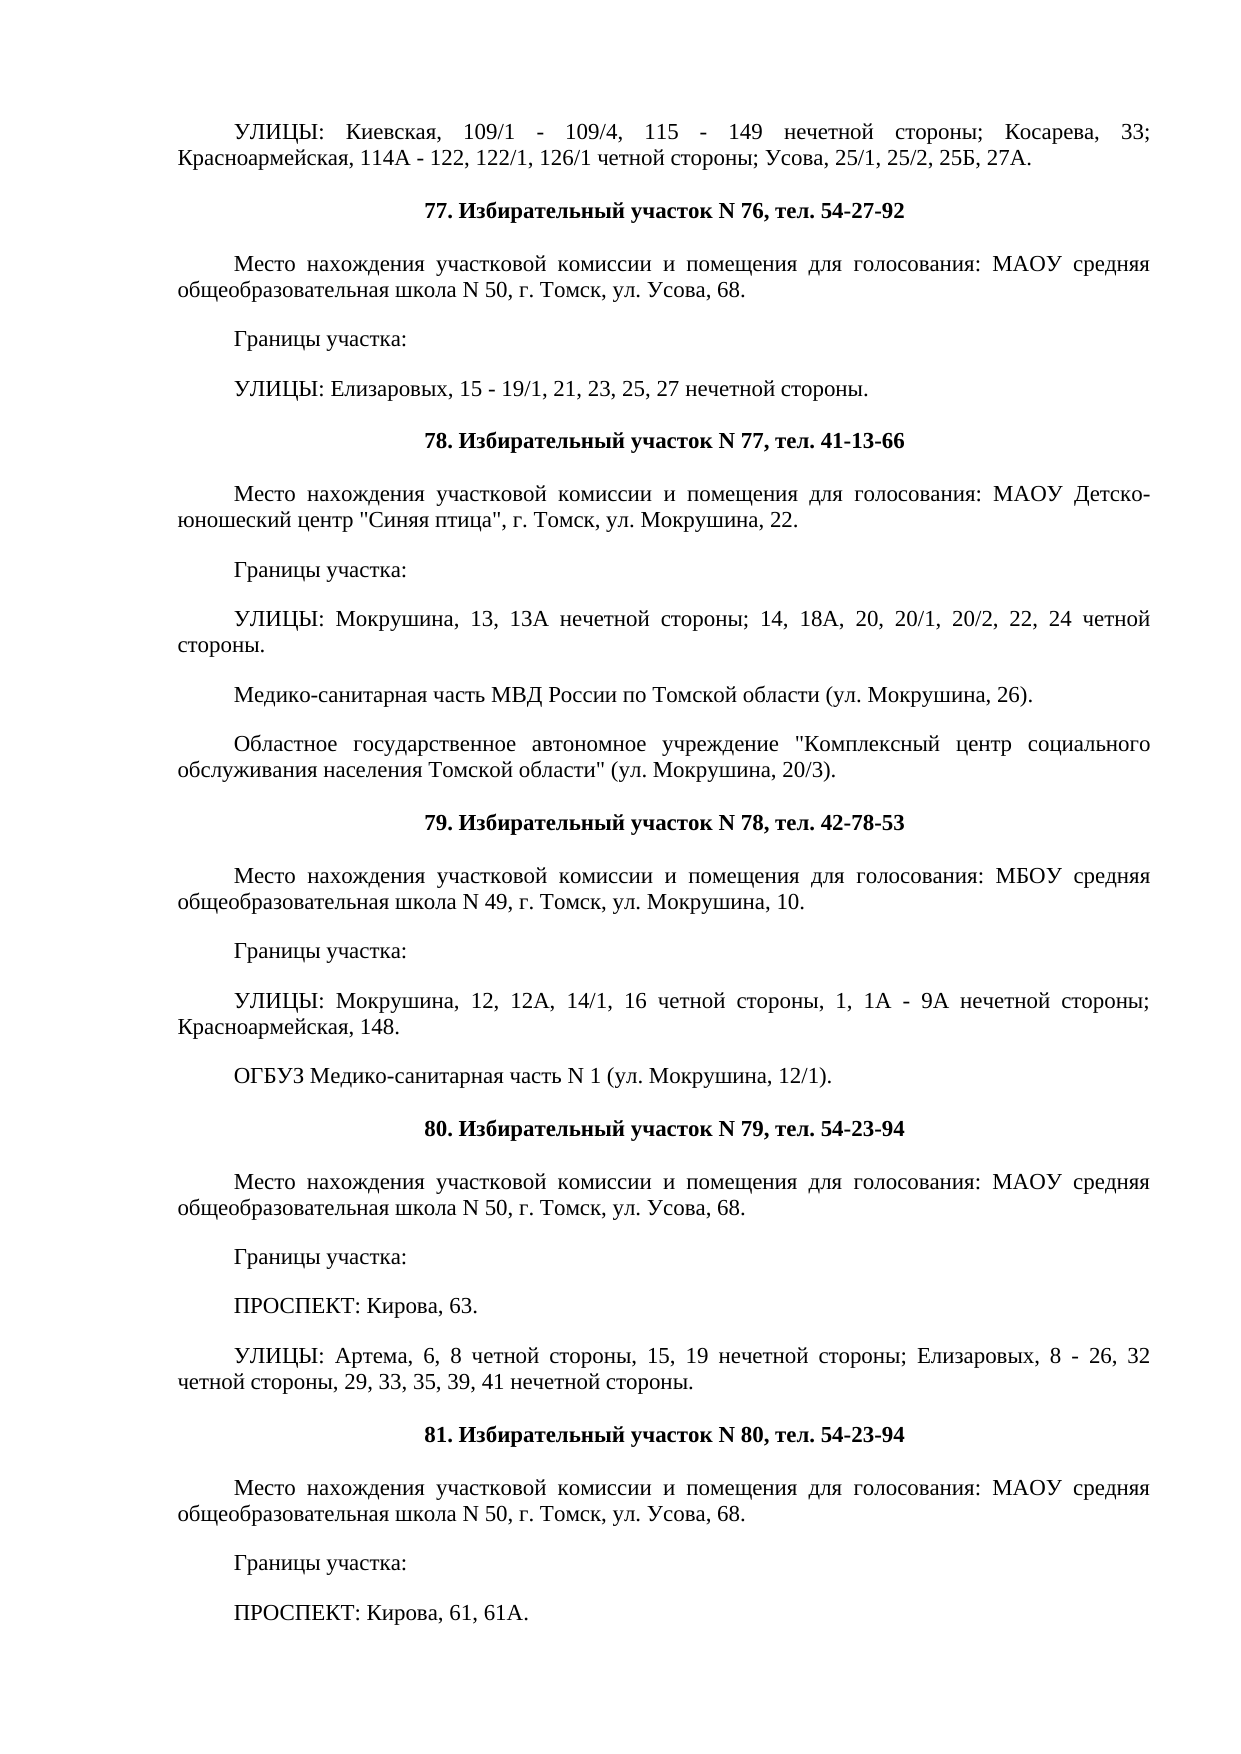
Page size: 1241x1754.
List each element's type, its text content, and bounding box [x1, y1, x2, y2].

text Место нахождения участковой комиссии и помещения для голосования: МАОУ средняя общеобразовательная школа N 50, г. Томск, ул. Усова, 68. [177, 1474, 1152, 1526]
text ПРОСПЕКТ: Кирова, 63. [177, 1293, 1152, 1319]
text Областное государственное автономное учреждение "Комплексный центр социального обслуживания населения Томской области" (ул. Мокрушина, 20/3). [177, 730, 1152, 783]
text ОГБУЗ Медико-санитарная часть N 1 (ул. Мокрушина, 12/1). [177, 1062, 1152, 1089]
text Границы участка: [177, 556, 1152, 582]
text УЛИЦЫ: Артема, 6, 8 четной стороны, 15, 19 нечетной стороны; Елизаровых, 8 - 26, 32 четной стороны, 29, 33, 35, 39, 41 нечетной стороны. [177, 1342, 1152, 1394]
text Границы участка: [177, 1549, 1152, 1576]
text УЛИЦЫ: Киевская, 109/1 - 109/4, 115 - 149 нечетной стороны; Косарева, 33; Красноармейская, 114А - 122, 122/1, 126/1 четной стороны; Усова, 25/1, 25/2, 25Б, 27А. [177, 118, 1152, 171]
text УЛИЦЫ: Елизаровых, 15 - 19/1, 21, 23, 25, 27 нечетной стороны. [177, 375, 1152, 401]
text Медико-санитарная часть МВД России по Томской области (ул. Мокрушина, 26). [177, 681, 1152, 707]
title 78. Избирательный участок N 77, тел. 41-13-66 [177, 427, 1152, 454]
title 80. Избирательный участок N 79, тел. 54-23-94 [177, 1115, 1152, 1141]
title 81. Избирательный участок N 80, тел. 54-23-94 [177, 1421, 1152, 1447]
text Место нахождения участковой комиссии и помещения для голосования: МАОУ средняя общеобразовательная школа N 50, г. Томск, ул. Усова, 68. [177, 250, 1152, 303]
title 77. Избирательный участок N 76, тел. 54-27-92 [177, 197, 1152, 223]
text Место нахождения участковой комиссии и помещения для голосования: МАОУ Детско-юношеский центр "Синяя птица", г. Томск, ул. Мокрушина, 22. [177, 480, 1152, 533]
text УЛИЦЫ: Мокрушина, 13, 13А нечетной стороны; 14, 18А, 20, 20/1, 20/2, 22, 24 четной стороны. [177, 605, 1152, 658]
text УЛИЦЫ: Мокрушина, 12, 12А, 14/1, 16 четной стороны, 1, 1А - 9А нечетной стороны; Красноармейская, 148. [177, 987, 1152, 1039]
title 79. Избирательный участок N 78, тел. 42-78-53 [177, 809, 1152, 835]
text Границы участка: [177, 1243, 1152, 1270]
text Границы участка: [177, 326, 1152, 352]
text Место нахождения участковой комиссии и помещения для голосования: МБОУ средняя общеобразовательная школа N 49, г. Томск, ул. Мокрушина, 10. [177, 862, 1152, 914]
text Место нахождения участковой комиссии и помещения для голосования: МАОУ средняя общеобразовательная школа N 50, г. Томск, ул. Усова, 68. [177, 1168, 1152, 1220]
text Границы участка: [177, 937, 1152, 964]
text ПРОСПЕКТ: Кирова, 61, 61А. [177, 1598, 1152, 1625]
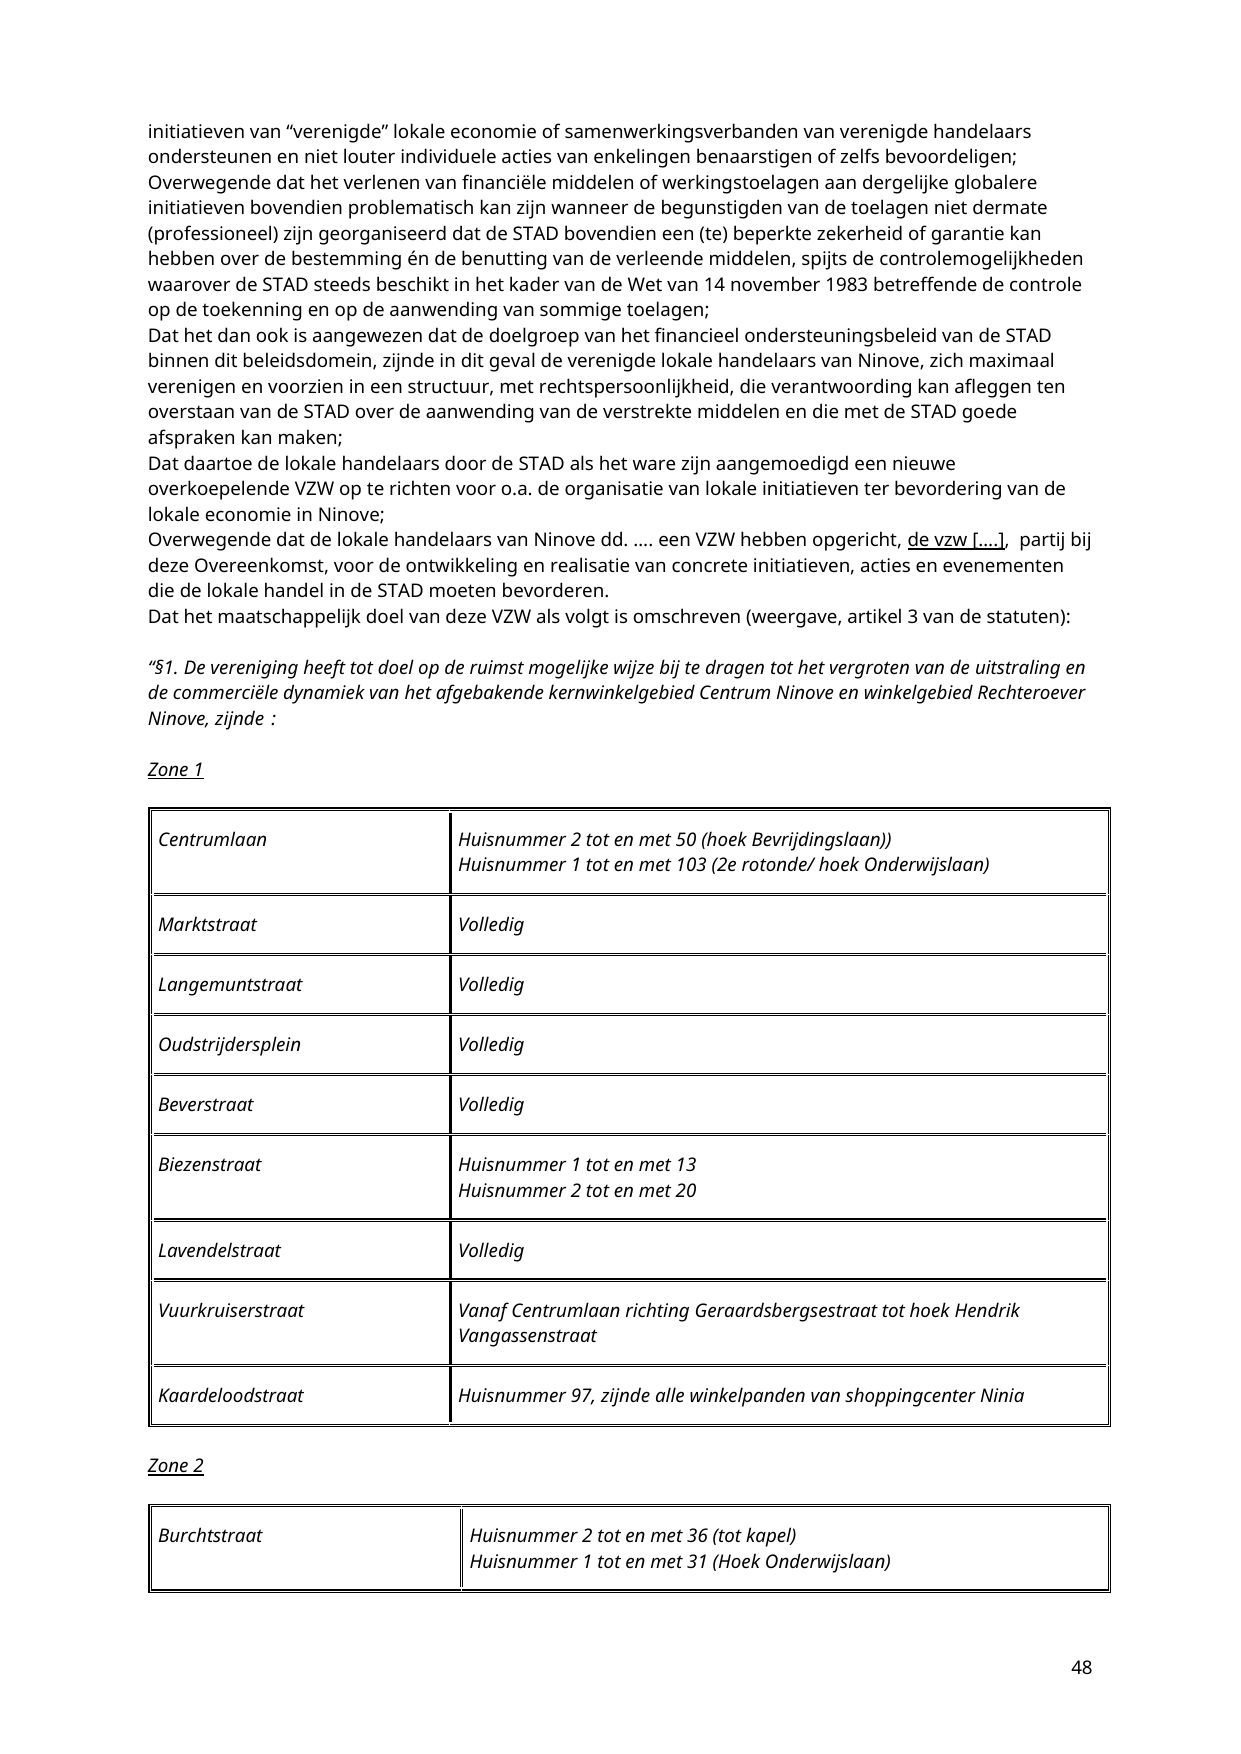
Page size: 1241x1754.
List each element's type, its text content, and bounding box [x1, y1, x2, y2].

#### [Work order]
The pictures should be dropped, and every line above should be set down again exactly.

#### [Answer]
Page size: 1241x1754.
List each element's type, its text content, and bounding box [x1, y1, x2, y2].

text Место нахождения участковой комиссии и помещения для голосования: МАОУ средняя общеобразовательная школа N 50, г. Томск, ул. Усова, 68. [177, 1474, 1152, 1526]
text ПРОСПЕКТ: Кирова, 63. [177, 1293, 1152, 1319]
text Областное государственное автономное учреждение "Комплексный центр социального обслуживания населения Томской области" (ул. Мокрушина, 20/3). [177, 730, 1152, 783]
text ОГБУЗ Медико-санитарная часть N 1 (ул. Мокрушина, 12/1). [177, 1062, 1152, 1089]
text Границы участка: [177, 556, 1152, 582]
text УЛИЦЫ: Артема, 6, 8 четной стороны, 15, 19 нечетной стороны; Елизаровых, 8 - 26, 32 четной стороны, 29, 33, 35, 39, 41 нечетной стороны. [177, 1342, 1152, 1394]
text Границы участка: [177, 1549, 1152, 1576]
text УЛИЦЫ: Киевская, 109/1 - 109/4, 115 - 149 нечетной стороны; Косарева, 33; Красноармейская, 114А - 122, 122/1, 126/1 четной стороны; Усова, 25/1, 25/2, 25Б, 27А. [177, 118, 1152, 171]
text УЛИЦЫ: Елизаровых, 15 - 19/1, 21, 23, 25, 27 нечетной стороны. [177, 375, 1152, 401]
text Медико-санитарная часть МВД России по Томской области (ул. Мокрушина, 26). [177, 681, 1152, 707]
title 78. Избирательный участок N 77, тел. 41-13-66 [177, 427, 1152, 454]
title 80. Избирательный участок N 79, тел. 54-23-94 [177, 1115, 1152, 1141]
title 81. Избирательный участок N 80, тел. 54-23-94 [177, 1421, 1152, 1447]
text Место нахождения участковой комиссии и помещения для голосования: МАОУ средняя общеобразовательная школа N 50, г. Томск, ул. Усова, 68. [177, 250, 1152, 303]
title 77. Избирательный участок N 76, тел. 54-27-92 [177, 197, 1152, 223]
text Место нахождения участковой комиссии и помещения для голосования: МАОУ Детско-юношеский центр "Синяя птица", г. Томск, ул. Мокрушина, 22. [177, 480, 1152, 533]
text УЛИЦЫ: Мокрушина, 13, 13А нечетной стороны; 14, 18А, 20, 20/1, 20/2, 22, 24 четной стороны. [177, 605, 1152, 658]
text УЛИЦЫ: Мокрушина, 12, 12А, 14/1, 16 четной стороны, 1, 1А - 9А нечетной стороны; Красноармейская, 148. [177, 987, 1152, 1039]
title 79. Избирательный участок N 78, тел. 42-78-53 [177, 809, 1152, 835]
text Границы участка: [177, 1243, 1152, 1270]
text Границы участка: [177, 326, 1152, 352]
text Место нахождения участковой комиссии и помещения для голосования: МБОУ средняя общеобразовательная школа N 49, г. Томск, ул. Мокрушина, 10. [177, 862, 1152, 914]
text Место нахождения участковой комиссии и помещения для голосования: МАОУ средняя общеобразовательная школа N 50, г. Томск, ул. Усова, 68. [177, 1168, 1152, 1220]
text Границы участка: [177, 937, 1152, 964]
text ПРОСПЕКТ: Кирова, 61, 61А. [177, 1598, 1152, 1625]
Page size: 1241x1754.
List each element's type, its text content, and bounding box [x1, y1, x2, y2].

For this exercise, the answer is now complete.